Aside from the wonderfully textured rubber coatings surrounding the aperture ring and focus ring, and naturally the glass elements, there’s nothing on the exterior of this lens that isn’t metal. In an era in which many makers used metal for their lens barrels, the Zeiss carries this material throughout, choosing metal for even the nameplate bezel, filter threads, and aperture ring, areas where other makers typically cut cost through the use of plastic.
Focus throw is weighted perfectly, offering just the right amount of resistance. The aperture ring clicks into its detents with mechanical certainty and a satisfyingly muted click. These tactile stimuli transform the all-manual nature of the lens from what might be a hamstringing chore on lesser lenses into a pleasurably measured workflow. Set aperture, set shutter speed, focus, shoot. No finger dials or buzzing AF motors. This is photography.
This fine application of moving parts, sophisticated material selection, and high-precision build all combine into an object that’s simply wonderful to feel and hold and use. Like a manual-wind watch, it may not be the technical champion in its class, but it has something the others don’t. Whether or not this finery is worth the extra cost that accompanies it is up to you. There are lenses out there that will give you results that are just as good at half the price (like the mentioned Nikkor 50/1.4), but they won’t be as pleasant to use. If the enjoyment of the process matters to you, this Zeiss is hard to beat.

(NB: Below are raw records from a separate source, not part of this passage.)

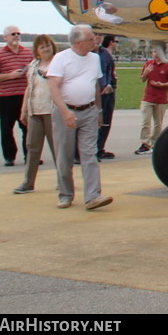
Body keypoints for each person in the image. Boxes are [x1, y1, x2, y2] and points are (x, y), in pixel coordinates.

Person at [47, 25, 112, 211]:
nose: (95, 41)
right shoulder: (61, 59)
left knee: (89, 154)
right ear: (78, 42)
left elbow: (96, 86)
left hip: (89, 110)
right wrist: (65, 112)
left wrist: (98, 111)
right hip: (65, 111)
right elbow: (54, 88)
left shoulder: (95, 58)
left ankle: (93, 196)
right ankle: (65, 194)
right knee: (64, 156)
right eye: (91, 38)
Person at [14, 35, 59, 193]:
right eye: (42, 47)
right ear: (37, 51)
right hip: (36, 111)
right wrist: (24, 109)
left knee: (57, 148)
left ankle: (63, 180)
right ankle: (28, 182)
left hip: (53, 111)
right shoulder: (33, 65)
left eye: (48, 45)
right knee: (32, 147)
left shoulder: (58, 63)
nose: (46, 49)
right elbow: (29, 87)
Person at [0, 25, 32, 166]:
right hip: (6, 97)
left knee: (28, 127)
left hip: (24, 95)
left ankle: (30, 156)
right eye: (13, 34)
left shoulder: (28, 53)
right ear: (5, 37)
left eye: (18, 33)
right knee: (7, 128)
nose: (16, 36)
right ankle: (9, 157)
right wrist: (10, 76)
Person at [136, 44, 168, 154]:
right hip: (148, 97)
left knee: (158, 123)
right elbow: (143, 79)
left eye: (157, 51)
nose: (155, 54)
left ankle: (154, 143)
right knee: (145, 121)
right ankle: (145, 143)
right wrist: (146, 73)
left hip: (161, 98)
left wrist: (162, 84)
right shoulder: (149, 64)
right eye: (154, 51)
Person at [95, 35, 118, 160]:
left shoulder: (105, 54)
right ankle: (93, 150)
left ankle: (100, 148)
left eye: (100, 35)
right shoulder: (90, 54)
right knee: (95, 120)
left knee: (106, 120)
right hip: (95, 91)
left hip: (107, 90)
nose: (98, 37)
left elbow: (109, 71)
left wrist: (109, 83)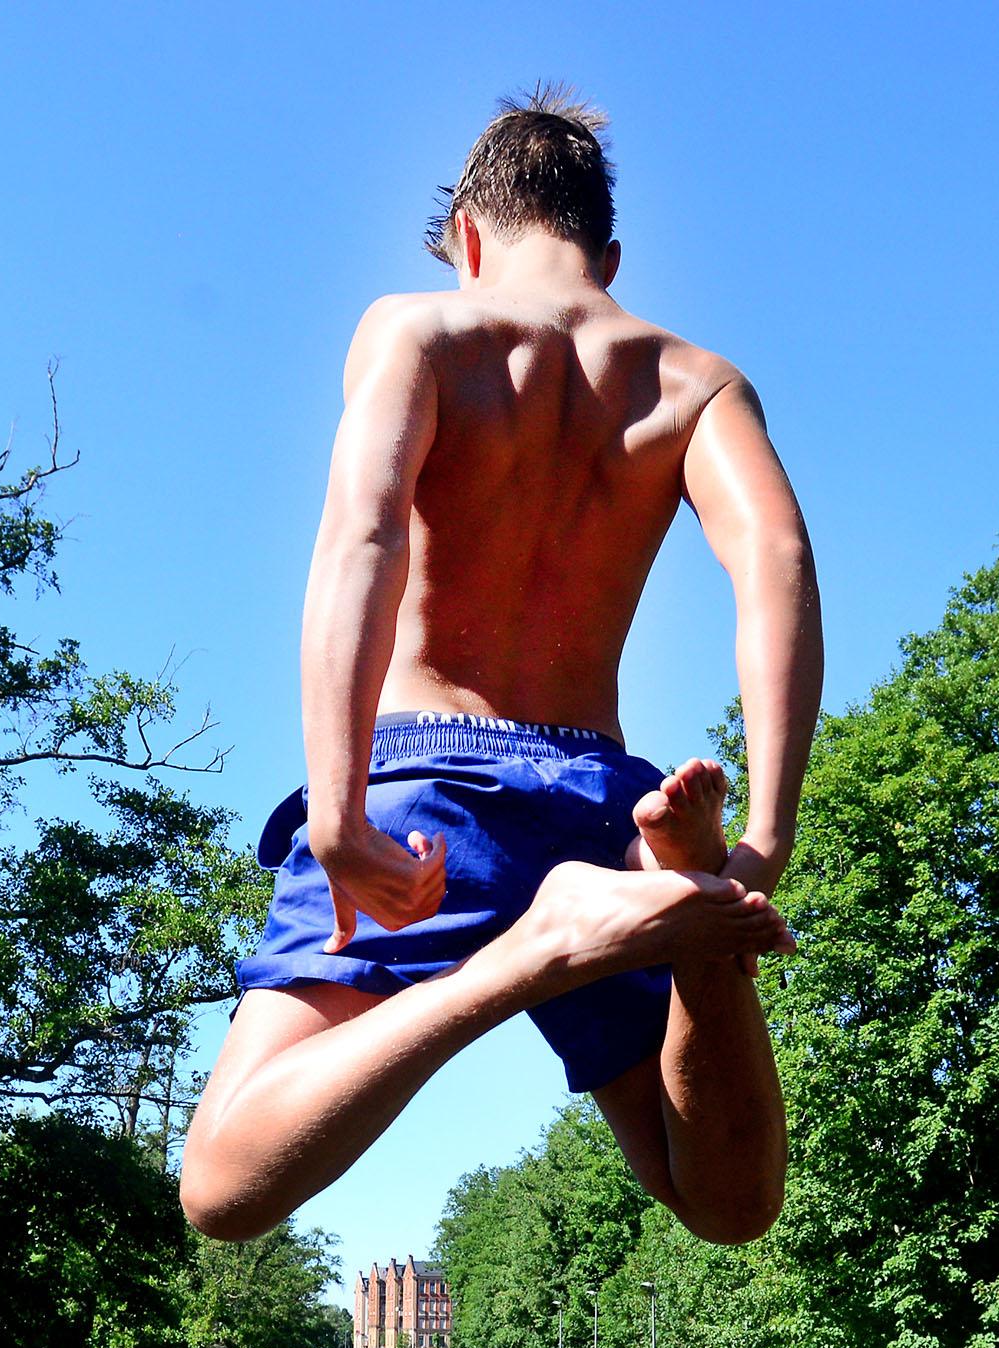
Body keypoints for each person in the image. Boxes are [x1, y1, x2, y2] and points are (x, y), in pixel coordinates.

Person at [178, 89, 820, 1247]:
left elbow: (362, 537)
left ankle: (527, 953)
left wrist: (335, 812)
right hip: (601, 793)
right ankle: (681, 899)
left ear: (468, 239)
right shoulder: (697, 384)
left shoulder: (419, 331)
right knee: (728, 1206)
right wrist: (757, 846)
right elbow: (776, 559)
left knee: (224, 1182)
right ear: (607, 255)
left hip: (424, 784)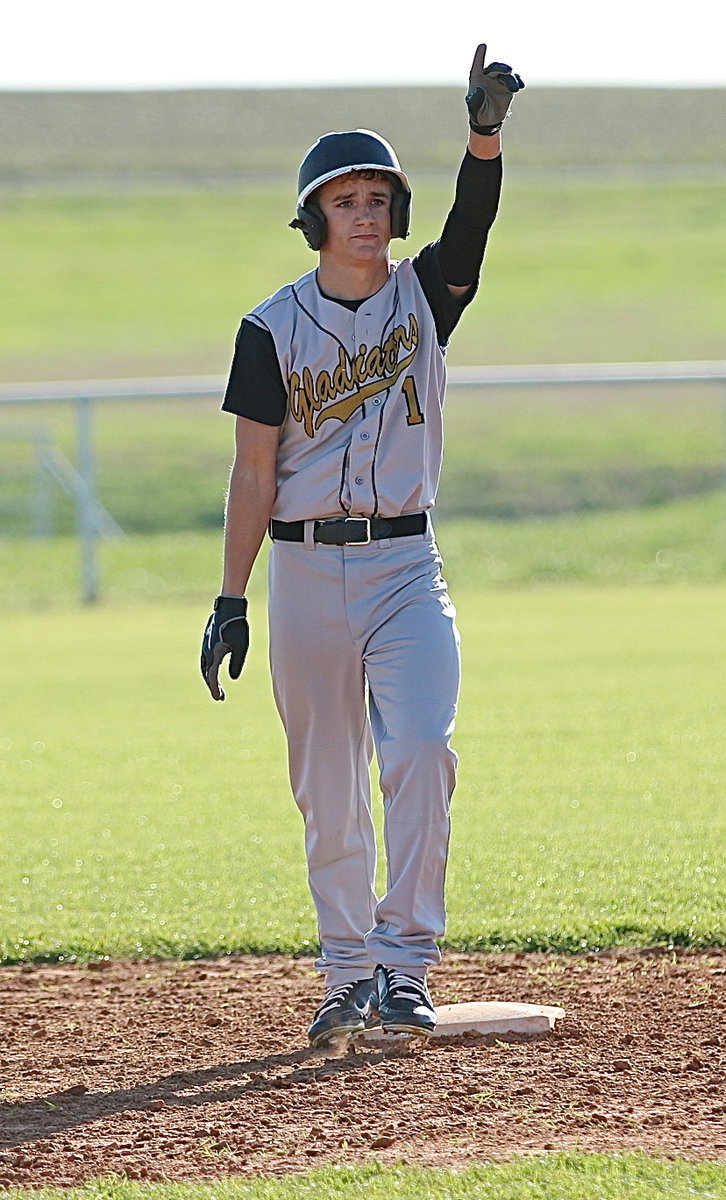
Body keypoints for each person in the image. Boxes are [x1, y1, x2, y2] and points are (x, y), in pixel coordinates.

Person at [201, 44, 524, 1048]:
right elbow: (255, 473)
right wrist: (231, 597)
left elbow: (472, 227)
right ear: (313, 219)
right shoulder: (270, 329)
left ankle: (406, 966)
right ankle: (346, 972)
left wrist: (484, 137)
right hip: (303, 570)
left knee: (422, 750)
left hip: (404, 569)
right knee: (328, 784)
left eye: (379, 194)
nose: (367, 211)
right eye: (346, 199)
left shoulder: (427, 296)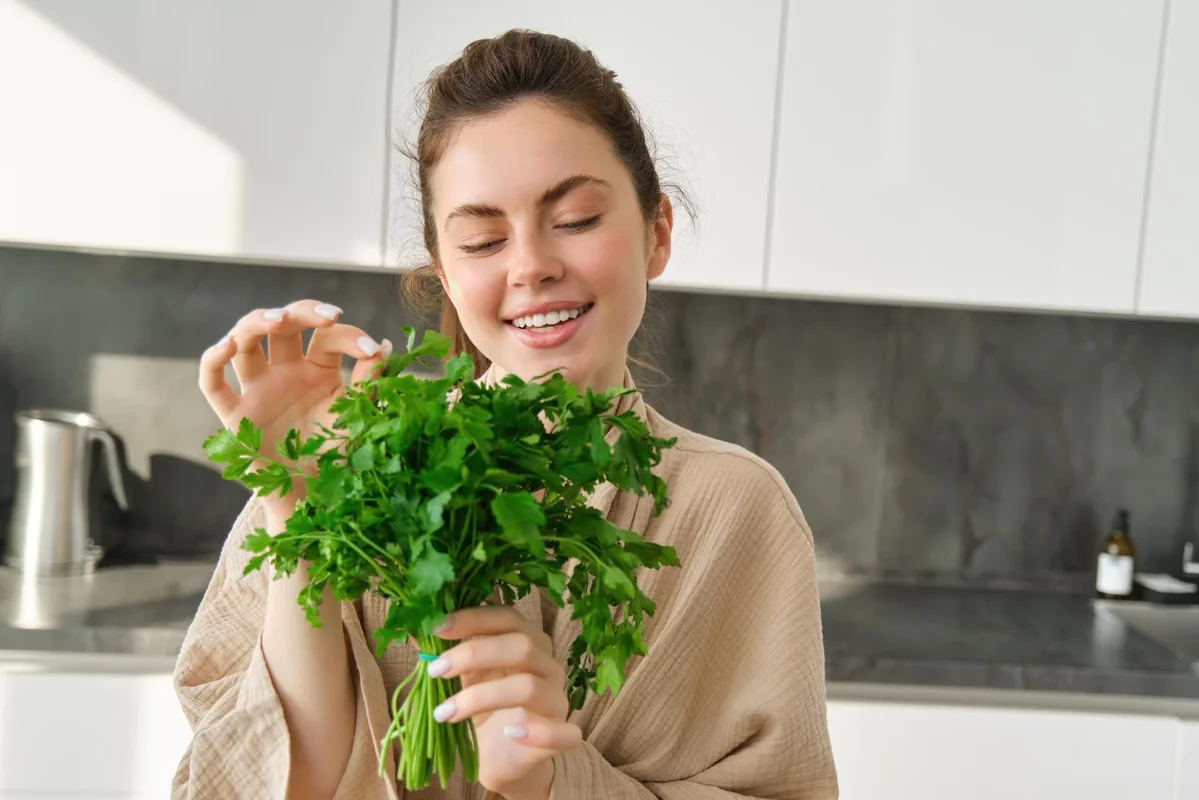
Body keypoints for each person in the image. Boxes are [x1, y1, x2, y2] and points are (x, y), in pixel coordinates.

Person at [174, 29, 838, 800]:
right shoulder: (353, 468)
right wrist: (296, 504)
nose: (530, 265)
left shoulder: (739, 512)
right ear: (445, 275)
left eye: (578, 219)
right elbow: (290, 780)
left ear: (656, 233)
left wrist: (548, 782)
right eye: (484, 239)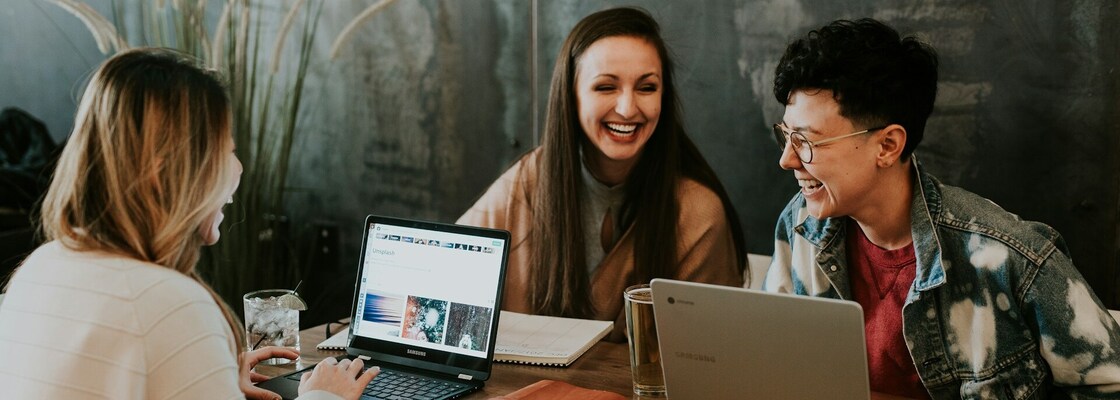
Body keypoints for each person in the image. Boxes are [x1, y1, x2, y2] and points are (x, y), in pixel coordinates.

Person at [762, 18, 1120, 398]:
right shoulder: (800, 225)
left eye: (804, 141)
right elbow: (772, 362)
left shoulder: (1010, 259)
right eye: (786, 135)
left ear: (886, 146)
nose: (787, 160)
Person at [0, 48, 378, 400]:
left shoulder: (38, 268)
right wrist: (324, 395)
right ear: (170, 172)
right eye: (227, 151)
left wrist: (206, 372)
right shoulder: (170, 306)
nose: (239, 168)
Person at [458, 7, 746, 341]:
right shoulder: (526, 182)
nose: (627, 108)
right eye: (606, 87)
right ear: (572, 96)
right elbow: (445, 274)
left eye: (647, 87)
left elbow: (711, 354)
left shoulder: (698, 212)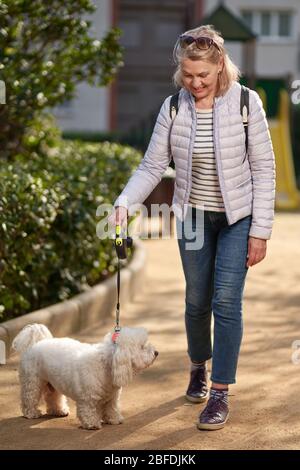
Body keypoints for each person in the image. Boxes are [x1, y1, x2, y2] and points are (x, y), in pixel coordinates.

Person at [110, 25, 275, 431]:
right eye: (188, 75)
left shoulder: (246, 103)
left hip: (239, 217)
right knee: (196, 302)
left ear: (220, 66)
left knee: (226, 301)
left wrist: (261, 231)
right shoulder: (173, 107)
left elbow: (264, 169)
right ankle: (198, 366)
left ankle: (219, 392)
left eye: (203, 75)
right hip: (193, 218)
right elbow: (151, 165)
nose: (195, 82)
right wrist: (124, 202)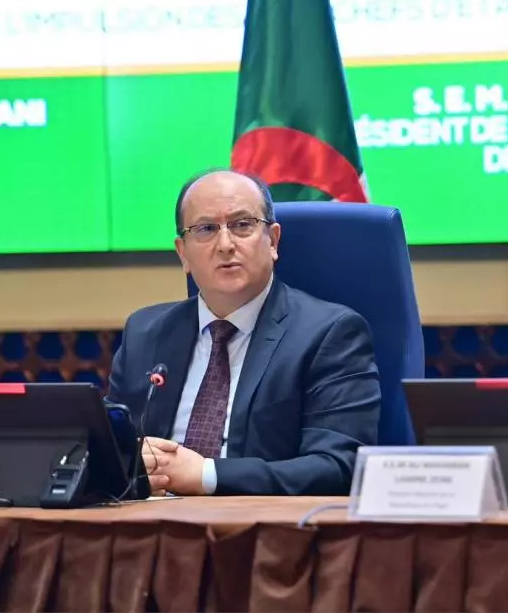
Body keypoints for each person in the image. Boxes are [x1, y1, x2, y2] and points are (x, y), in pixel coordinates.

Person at [108, 169, 380, 496]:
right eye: (206, 229)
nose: (225, 245)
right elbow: (110, 446)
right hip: (150, 530)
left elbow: (339, 466)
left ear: (273, 240)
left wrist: (207, 475)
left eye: (242, 225)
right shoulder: (146, 332)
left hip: (265, 533)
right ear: (183, 253)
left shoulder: (330, 334)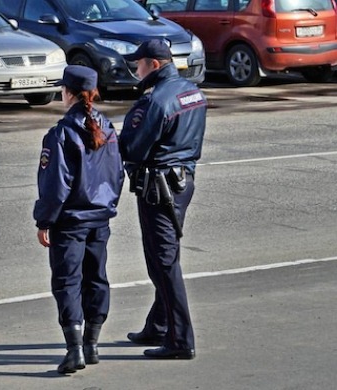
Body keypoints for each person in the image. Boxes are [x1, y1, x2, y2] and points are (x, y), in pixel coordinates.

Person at [119, 39, 207, 359]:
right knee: (166, 258)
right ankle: (157, 325)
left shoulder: (154, 101)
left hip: (158, 187)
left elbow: (132, 148)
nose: (136, 70)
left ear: (154, 65)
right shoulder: (192, 90)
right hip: (184, 182)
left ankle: (180, 340)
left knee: (163, 263)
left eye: (139, 64)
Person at [33, 65, 124, 374]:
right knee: (96, 277)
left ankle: (75, 350)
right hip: (99, 217)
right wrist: (107, 206)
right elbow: (117, 174)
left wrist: (44, 220)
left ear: (68, 93)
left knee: (68, 281)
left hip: (71, 221)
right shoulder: (107, 126)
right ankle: (92, 344)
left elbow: (55, 185)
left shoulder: (61, 133)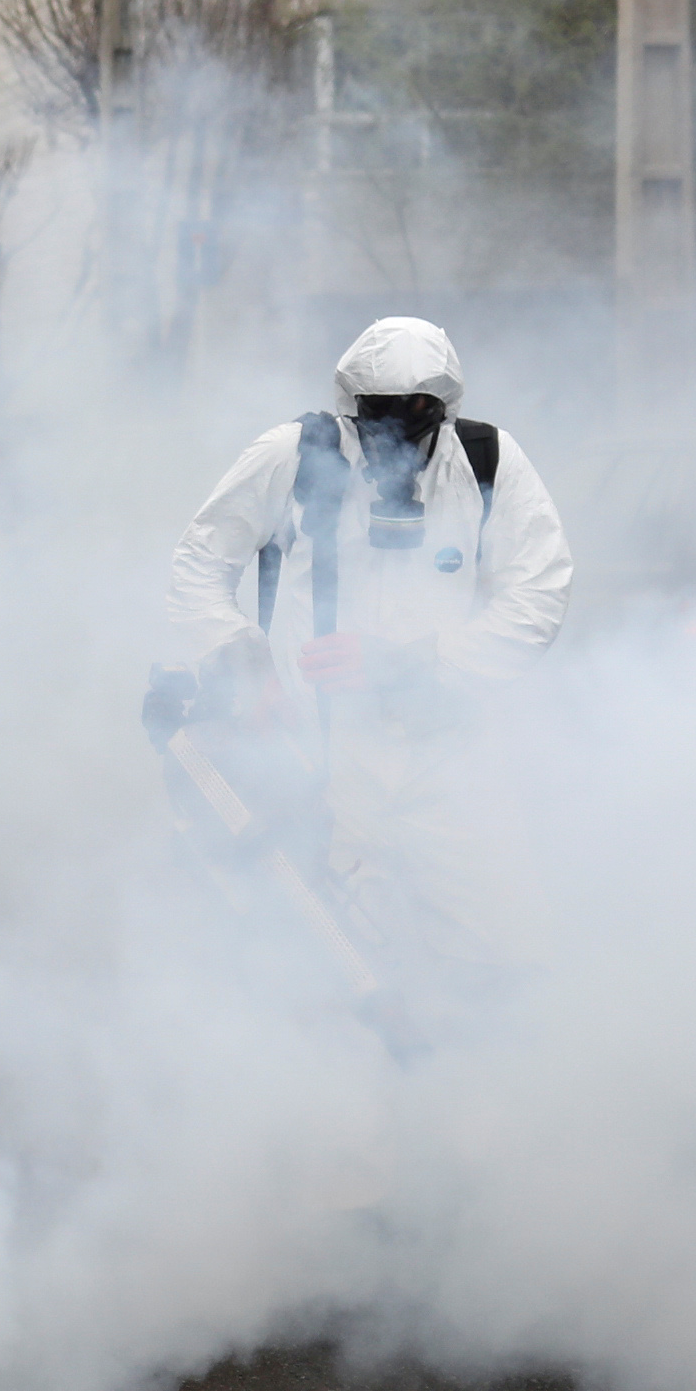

And one final tip – if you’re motivated to hunt down your own copy of this lens, try beating around the bush first. Hunt on eBay for lesser-known cameras to which this lens may have been mounted and you’re likely to find a nice example sold by someone who’s just not savvy to uncle Carl’s name. Try the Contax 137 or the 139 Quartz, and if you happen to find the lens affixed to the latter you’ll have scored one of the best sleeper SLRs I’ve ever had the pleasure of shooting.